5. En l'état de l'instruction, les moyens tirés de l'irrégularité de la procédure tirés de l'absence de connaissance par Mme A du rapport de saisine du conseil de discipline et de ce que les membres du conseil de discipline n'ont pas pu prendre connaissance de ses observations écrites sont de nature à faire naître un doute sérieux quant à la légalité de cette décision. La requérante est dès lors fondée à demander la suspension de l'exécution de la décision attaquée, jusqu'à ce qu'il soit statué sur la requête au fond enregistrée sous le n°2301227.

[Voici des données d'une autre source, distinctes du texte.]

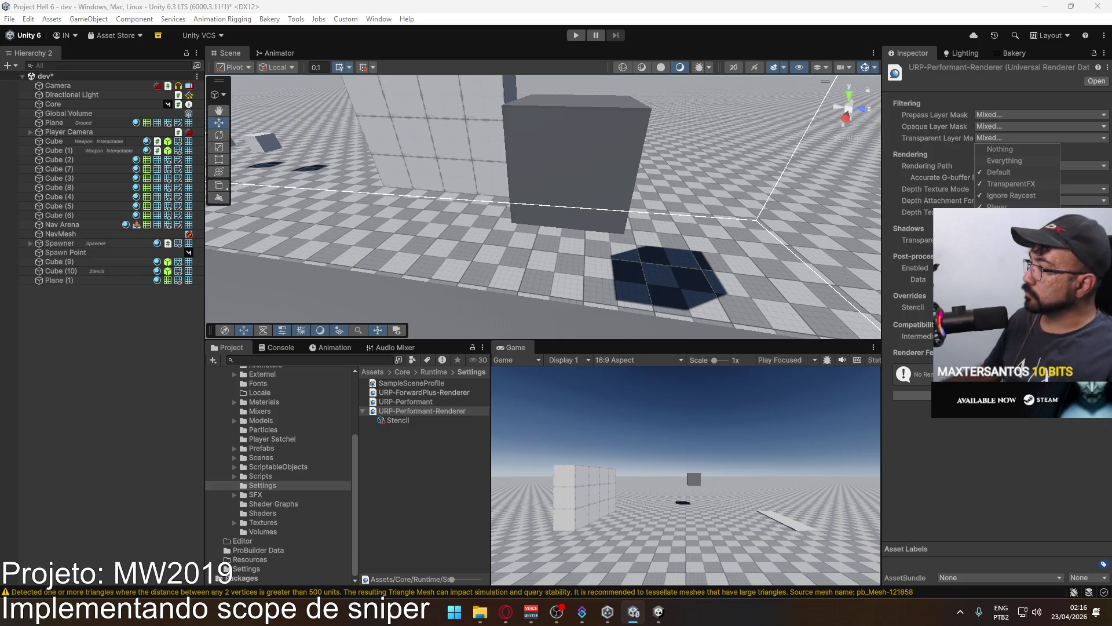
{"action": "left_click", "coordinate": [996, 126]}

Sur les conclusions à fin d'injonction :

6. La présente ordonnance implique que la commune de la Bastidonne réintègre juridiquement Mme A dans ses fonctions avec ses droits à avancement, droits à la retraite et traitement à compter du 21 mars 2023 (date de prise d'effet de la décision du 9 février 2023) à titre provisoire, jusqu'à ce qu'il ait été statué sur la requête au fond enregistrée sous le n° 2301227. Il y a lieu d'enjoindre à ladite commune d'y procéder dans un délai de quinze jours à compter de la notification de la présente ordonnance.

Sur les conclusions présentées au titre de l'article L. 761-1 du code de justice administrative :

7. Il y a lieu, dans les circonstances de l'espèce, de laisser à chaque partie la charge de ses frais d'instance.

O R D O N N E :

Article 1er : L'exécution de la décision du 9 février 2023 de la commune de la Bastidonne est suspendue.

Article 2 : Il est enjoint à la commune de la Bastidonne de procéder à la réintégration juridique de Mme A dans ses fonctions avec ses droits à avancement, droits à la retraite et traitement à compter du 21 mars 2023, à titre provisoire, jusqu'à ce qu'il ait été statué sur la requête au fond enregistrée sous le n° 2301227, dans un délai de quinze jours à compter de la notification de la présente ordonnance.

Article 3 : Le surplus des conclusions des parties est rejeté.

Article 4 : La présente ordonnance sera notifiée à Mme A et à la commune de la Bastidonne.

Fait à Nîmes, le 26 avril 2023.

La juge des référés,

F. B

La République mande et ordonne à la préfète de Vaucluse en ce qui la concerne ou à tous commissaires de justice à ce requis en ce qui concerne les voies de droit commun contre les parties privées, de pourvoir à l'exécution de la présente décision.